Dans la nouvelle période qui s’ouvre, il s’agit de développer tout un écosystème autour de la régie:
–en renforçant les relations avec les autres régies, Eau de Paris bien sûr qui nous alimente en partie en eau, mais aussi Eau Seine et Bièvre, Eau Seine et Orge, avec lesquelles nous étions l’an dernier au salon de l’AMIF. Il faut citer aussi la régie de Grand Paris Sud, etc.
–en systématisant notre action culturelle. Ces derniers mois, nos avons soutenu l’exposition Aquasens, sur les économies d’eau à domicile, produite par la CNL Montreuil, et l’exposition eau et changement climatique, dans le cadre du projet d’une pétition visuelle de graphistes du monde entier. Nous pourrons envisager aussi des conférences-débats…
-en associant davantage de citoyen.nes sur tous les sujets de l’eau, au-delà de la stricte gestion de la régie. Les expériences de l’assemblée de l’eau à la Métropole de Lyon, ou plus près de nous, du comité citoyen de la régie Eau, Seine et Bièvre, doivent nous inspirer. Un Forum citoyen de l’eau a été initié par des associations, donnons les moyens d’exister et de se développer.

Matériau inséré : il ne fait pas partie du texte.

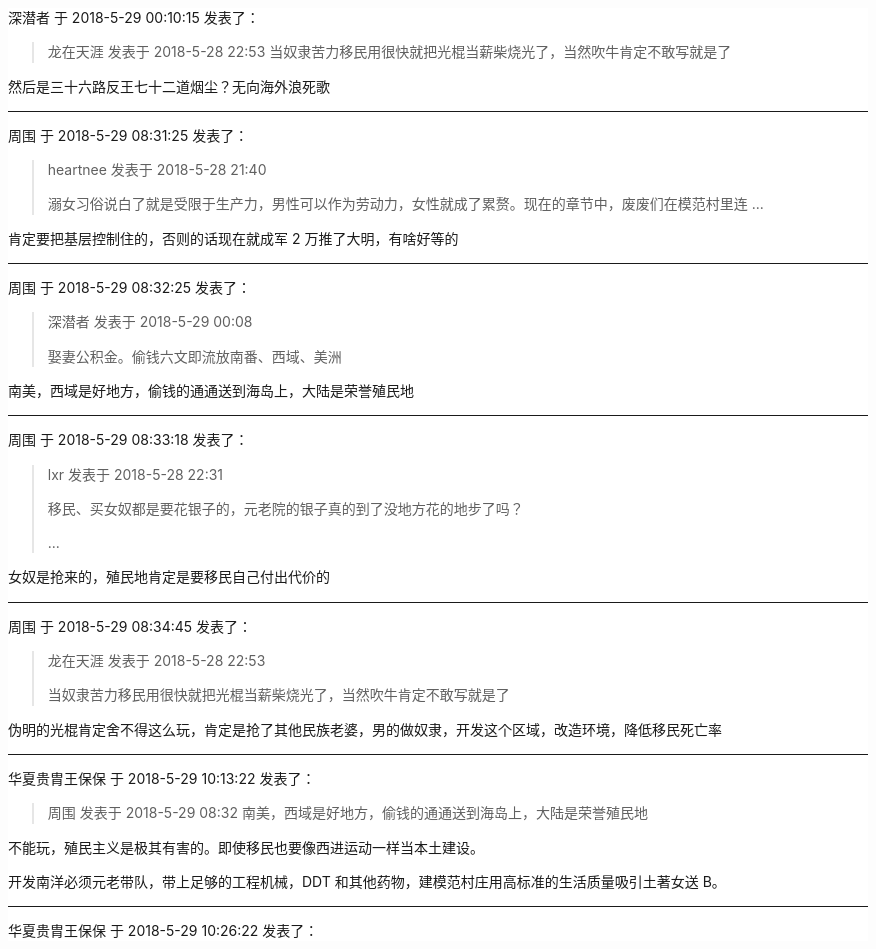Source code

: 
深潜者 于 2018-5-29 00:10:15 发表了：

> 龙在天涯 发表于 2018-5-28 22:53 当奴隶苦力移民用很快就把光棍当薪柴烧光了，当然吹牛肯定不敢写就是了

然后是三十六路反王七十二道烟尘？无向海外浪死歌

---

周围 于 2018-5-29 08:31:25 发表了：

> heartnee 发表于 2018-5-28 21:40
>
> 溺女习俗说白了就是受限于生产力，男性可以作为劳动力，女性就成了累赘。现在的章节中，废废们在模范村里连 ...

肯定要把基层控制住的，否则的话现在就成军 2 万推了大明，有啥好等的

---

周围 于 2018-5-29 08:32:25 发表了：

> 深潜者 发表于 2018-5-29 00:08
>
> 娶妻公积金。偷钱六文即流放南番、西域、美洲

南美，西域是好地方，偷钱的通通送到海岛上，大陆是荣誉殖民地

---

周围 于 2018-5-29 08:33:18 发表了：

> lxr 发表于 2018-5-28 22:31
>
> 移民、买女奴都是要花银子的，元老院的银子真的到了没地方花的地步了吗？
>
> ...

女奴是抢来的，殖民地肯定是要移民自己付出代价的

---

周围 于 2018-5-29 08:34:45 发表了：

> 龙在天涯 发表于 2018-5-28 22:53
>
> 当奴隶苦力移民用很快就把光棍当薪柴烧光了，当然吹牛肯定不敢写就是了

伪明的光棍肯定舍不得这么玩，肯定是抢了其他民族老婆，男的做奴隶，开发这个区域，改造环境，降低移民死亡率

---

华夏贵胄王保保 于 2018-5-29 10:13:22 发表了：

> 周围 发表于 2018-5-29 08:32 南美，西域是好地方，偷钱的通通送到海岛上，大陆是荣誉殖民地

不能玩，殖民主义是极其有害的。即使移民也要像西进运动一样当本土建设。

开发南洋必须元老带队，带上足够的工程机械，DDT 和其他药物，建模范村庄用高标准的生活质量吸引土著女送 B。

---

华夏贵胄王保保 于 2018-5-29 10:26:22 发表了：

-en participant à des actions communes avec d’autres régies, des élu.es, des associations qui partagent la même conception de l’eau, pour se faire entendre. Par exemple sur la qualité de l’eau, sur la protection des captages, pour obtenir des mesures concrètes contre la production et l’utilisation des PFAS et des pesticides. Par exemple, pour qu’à la Conférence des Nations Unies pour l’eau prévue en décembre soient entendues les voix de la société civile organisée et pas seulement celles des Etats et des multinationales.
Pour terminer, je ne vais pas vous détailler les réflexions et les actions sur chacun des grands thèmes évoqués précédemment, nous n’en avons pas le temps ce soir. Je veux simplement partager avec vous deux sujets de préoccupations actuels.
Le projet du SEDIF de mise en place d’une filtration membranaire utilisant l’osmose inverse basse pression pour produire l’eau potable. Une enquête publique concernant l’usine de Neuilly-sur-Marne se déroule en ce moment. Nous n’y sommes pas conviés alors que nous achetons 16% de la production de cette usine et que ce projet va renchérir considérablement le tarif de vente de l’eau : le prix de production de l’eau du SEDIF va doubler!
Nous n’avons aucune visibilité sur les datas centers qui risquent d’être construits sur notre territoire dans les prochaines années. Nous avons réussi à réduire la consommation d’eau malgré l’augmentation de la population. Une augmentation importante et rapide de la consommation à cause de nouveaux datas centers pourraient nous conduire à acheter à nouveau davantage d’eau au SEDIF et donc mécaniquement à augmenter les tarifs pour tous les usagers.